It began with Occupy Wall Street, but nowhere was immune. By harnessing globalisation’s most democratic product – social media – occupiers in multiple countries were able to like, share and learn from one another’s posts. Local anger morphed into an international movement, and global capital was greeted by global resistance.

Activist and filmmaker Chloe Ruthven’s The Occupiers (2016), screening at the Open City Documentary Festival, charts the London iteration of this process. On 15 October 2011, social justice activists attempted to take over Paternoster Square outside the London Stock Exchange. Thwarted by the police, they set up camp outside St. Paul’s Cathedral.

Ruthven was there from day one, although she only started filming three weeks later. She shot hundreds of hours of footage and, with writer Bruce Coker, has stitched together a compelling insider’s account of the 136-day occupation.

We hear first-hand from an eclectic range of voices – George the professional activist, Jess the homeless woman, Emily the middle-class student – about life in the make-shift campsite and what drove them. One participant, Tammy, captures the moment in a very British way: “I love Occupy. It’s about hope. It’s about change. It’s about people getting together and saying, ‘we’re not happy with this’.”

It was also about something more concrete: challenging the power of the Corporation of the City of London, the authority in charge of the UK’s financial centre, and raising the issue of inequality both within and between countries.

Although an activist herself, Ruthven does not shy away from capturing the tensions that run through the group. Darker tendencies soon become apparent, and The Occupiers provides some insight into this.

The camp, like all communities where the barbarians are at the gate, becomes clannish and paranoid. Nerves and tempers are frayed and accusations of “fascist” are thrown at anyone trying to establish order. The duration of the occupation and the unrelenting nature of participatory democracy, where decisions are taken by consensus, wear away at the participants. Drugs and alcohol also play their part.

We see how, in these conditions, group-think can creep in. Emily is sexually assaulted and is reluctant to go to the police out of fear this would divide the protesters. She is made to feel like a scab by some who see her – and not her assailant – as the problem. Solidarity and the need to maintain a united front is used by some here as cover for victim-blaming and assault.

> DIRECTIVE
In the review of The Occupiers, where did the London activists set up camp after the police stopped them from taking over Paternoster Square?

> RECORD EXCERPTS

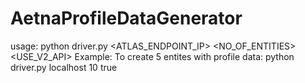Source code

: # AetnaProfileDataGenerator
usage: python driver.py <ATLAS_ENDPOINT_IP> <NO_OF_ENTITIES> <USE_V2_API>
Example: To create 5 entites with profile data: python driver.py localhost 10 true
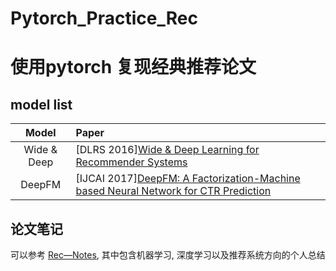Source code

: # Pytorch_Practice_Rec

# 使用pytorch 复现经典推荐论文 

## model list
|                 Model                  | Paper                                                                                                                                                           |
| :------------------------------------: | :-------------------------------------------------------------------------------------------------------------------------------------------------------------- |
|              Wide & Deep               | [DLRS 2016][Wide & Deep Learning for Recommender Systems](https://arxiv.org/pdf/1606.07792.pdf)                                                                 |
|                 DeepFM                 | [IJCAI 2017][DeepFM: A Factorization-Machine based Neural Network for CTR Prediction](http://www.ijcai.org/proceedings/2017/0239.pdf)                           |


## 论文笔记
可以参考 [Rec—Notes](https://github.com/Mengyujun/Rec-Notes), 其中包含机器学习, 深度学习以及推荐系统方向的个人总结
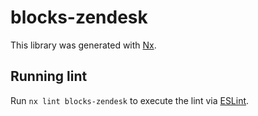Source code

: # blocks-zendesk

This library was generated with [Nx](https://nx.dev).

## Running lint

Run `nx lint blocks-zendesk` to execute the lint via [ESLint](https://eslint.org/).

> SOLUTION TO THIS EXERCISE
Outside St. Paul's Cathedral.